As is apparent from the results shown in Table 2, the epoxy resin compositions containing the phenol novolac resins of Examples 1 to 4 shown in Table 1 are excellent in fluidity and curability in Examples 4 to 12. It showed flame resistance, continuous formability, and solder resistance. Moreover, it turned out that sufficient fluidity | liquidity is shown from Example 7 even if a composite metal hydroxide is added.
On the other hand, Comparative Examples 10 to 20 using the phenol novolak resins of Comparative Examples 1 to 9 were not obtained to satisfy all of fluidity, curability, heat resistance, continuous moldability, and solder resistance. Phenol novolac resins containing many low nucleophilic components have good fluidity and flame resistance, but the curability is poor, and phenol novolak resins containing many high nucleophilic components are curable. Is good, but fluidity and flame resistance are reduced. Further, sufficient results were not obtained for continuous formability and solder resistance.

  The epoxy resin composition using the phenol novolac resin of the present invention is excellent in fluidity and curability and excellent in moldability.

Claims (5)

A phenol novolak resin obtained by a reaction between phenol and formaldehyde, wherein the phenol monomer content is 0.5 mass% or less as measured by an area method of gel permeation chromatography, and the dinuclear component is 10 to 25 mass. %, A trinuclear component is 20 to 40% by mass, a tetranuclear component is 15 to 20% by mass, and a softening point of the resin is 65 ° C. to 80 ° C. An epoxy resin composition comprising the phenol novolac resin according to claim 1 and an epoxy resin (A) represented by the following general formula (1) as essential components.

(However, in the above general formula _{(1), R 1, R} 2 is a hydrocarbon group having 1 to 6 carbon atoms, good .R ₃ is from 1 to 4 carbon atoms optionally substituted by one or more identical to each other A is an integer of 0-5, b is an integer of 0-3, m is an integer of 0-20, n is an integer of 1-20, and m / n.
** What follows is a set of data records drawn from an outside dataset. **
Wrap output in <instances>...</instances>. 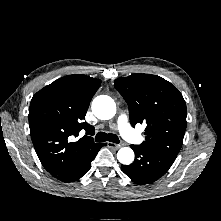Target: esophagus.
<instances>
[{
  "label": "esophagus",
  "mask_w": 221,
  "mask_h": 221,
  "mask_svg": "<svg viewBox=\"0 0 221 221\" xmlns=\"http://www.w3.org/2000/svg\"><path fill=\"white\" fill-rule=\"evenodd\" d=\"M107 146H108L109 148H113V149H119V148L122 147L121 144H115V143H112V142H107Z\"/></svg>",
  "instance_id": "1"
}]
</instances>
The average number of the repeating units is 1/10 to 1 / 1.The m repeating units having an alkoxy group and the n repeating units having a glycidyl ether group are alternately or randomly selected from each other even if they are continuously arranged. (Although they may be arranged side by side, a structure having —CH ₂ — is always present between them.) An epoxy resin composition comprising the phenol novolac resin according to claim 1 and an epoxy resin (B) represented by the following general formula (2) as essential components.

(However, in the above general formula _{(2), R 4, R} 5, and R ₆ are each a hydrocarbon group having 1 to 4 carbon atoms, or. Also be different be the same as each other, n is an integer of 1 to 10.)   An epoxy resin composition comprising, as an essential component, the phenol novolac resin (A) according to claim 1, the epoxy resin represented by the general formula (1), and the general formula (2).   A semiconductor device formed by sealing a semiconductor element with a cured product of the epoxy resin composition according to claim 2.